As Lex explains, Caleydo users can drill through the levels of summarized results to see the variation in the data and understand what data might be absent. One Caleydo feature, StratomeX, combs different types of molecular data. The method helps to segment and stratify patients and is currently being used, for example, to slice data sets in The Cancer Genome Atlas, a consortium funded by the US National Institutes of Health, to sequence and analyze cancer genomes on a large scale.

The 'stratome', a term Gehlenborg coined, is how the Caleydo team describes the set of all stratifications. StratomeX allows explorations of different molecular stratifications, such as along a gene expression pattern for a set of genes. It can help discover and characterize subtypes within tumors, aligning different data types with each other. Not only can this approach reduce uncertainty, “it can show you uncertainty,” says Gehlenborg.

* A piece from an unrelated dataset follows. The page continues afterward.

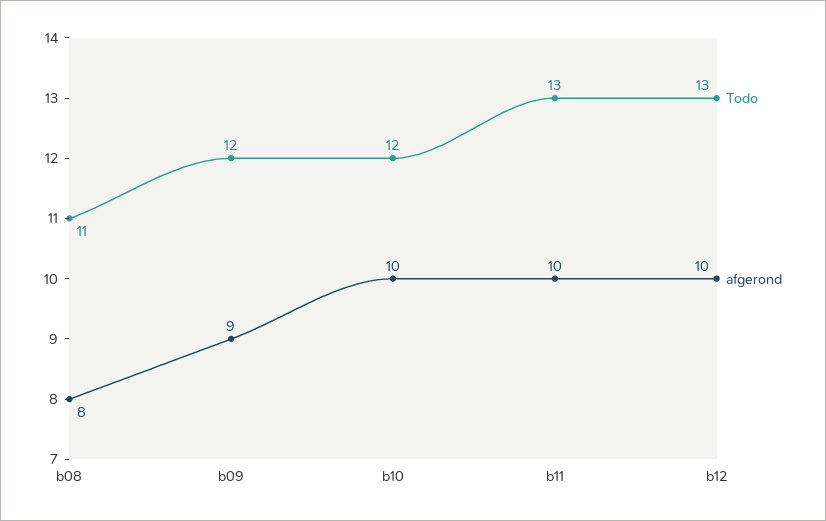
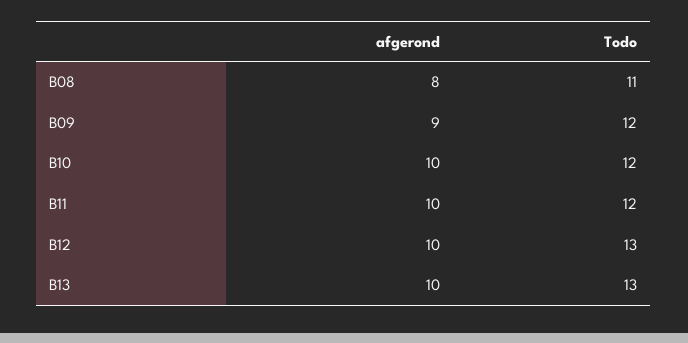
Todo, b11: 13 -> 12
afgerond, B13: none -> 10
Todo, B13: none -> 13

The team developing the visualization platform Refinery (top row) is testing how to let users track uncertainty levels (orange) that arise in each data analysis step. Traditionally, (bottom row) uncertainty accompanies the tasks of integrating and summarizing heterogeneous data sets. The resulting errors are difficult to track. Credit: N. Gehlenborg, Harvard Medical School

Statistics itself can deliver a degree of uncertainty. Different clustering algorithms yield different results when applied to a growing data set, a common situation in consortia-led efforts when data are constantly being collected, says Lex. Although that result should not be surprising, it adds to the uncertainty about which clusters are ultimately trustworthy.

But, Lex says, applying two different clustering algorithms to the same data set can also lead to differing results. If the clustering results were “really true and certain,” the clusters should not differ, he says. However, differences are noticeable between these analyses. Referring to two clustering algorithm results, he says, “It looks like this one clustering algorithm has a totally different opinion from the other one.” Visual representations have to do justice to this uncertainty to indicate meaningful results and increase trust in the data.

The challenge with this variability sits in the math. For example, each clustering algorithm assigns patients to one cluster, but the data are actually large and multivariate. “Not every patient will fit into a single cluster,” Lex says. Other approaches with a different statistical method, so-called fuzzy clustering, can assign patients to multiple clusters; the Caleydo team members are exploring ways to integrate this variety of statistical tools into their platform.

Finding missing data offers rewards for researchers working on visualization methods. Perhaps they may even find surprises, which could lead to a new kind of uncertainty metric. “One uncertainty metric might be 'How many published algorithms would disagree?'” says Krzywinski. “In biology, many!” A measure of uncertainty does not have to be a negative factor: it could be a measure more like a “surprise factor,” he says. The less likely something is to happen, the greater the level of surprise. “We want to make sure that we're paying attention to the surprising results,” he says, because they can be important indicators in experimental findings.

Visualization that integrates statistics in layered ways can help researchers use numbers to reach tangible, biologically meaningful results, says Lex. Visualization methods have to keep up with large data sets that are big, complex and noisy, but they cannot replace statistics. Visualization partnered with statistics stands to become a powerful part of biology-related data analysis, says Gehlenborg.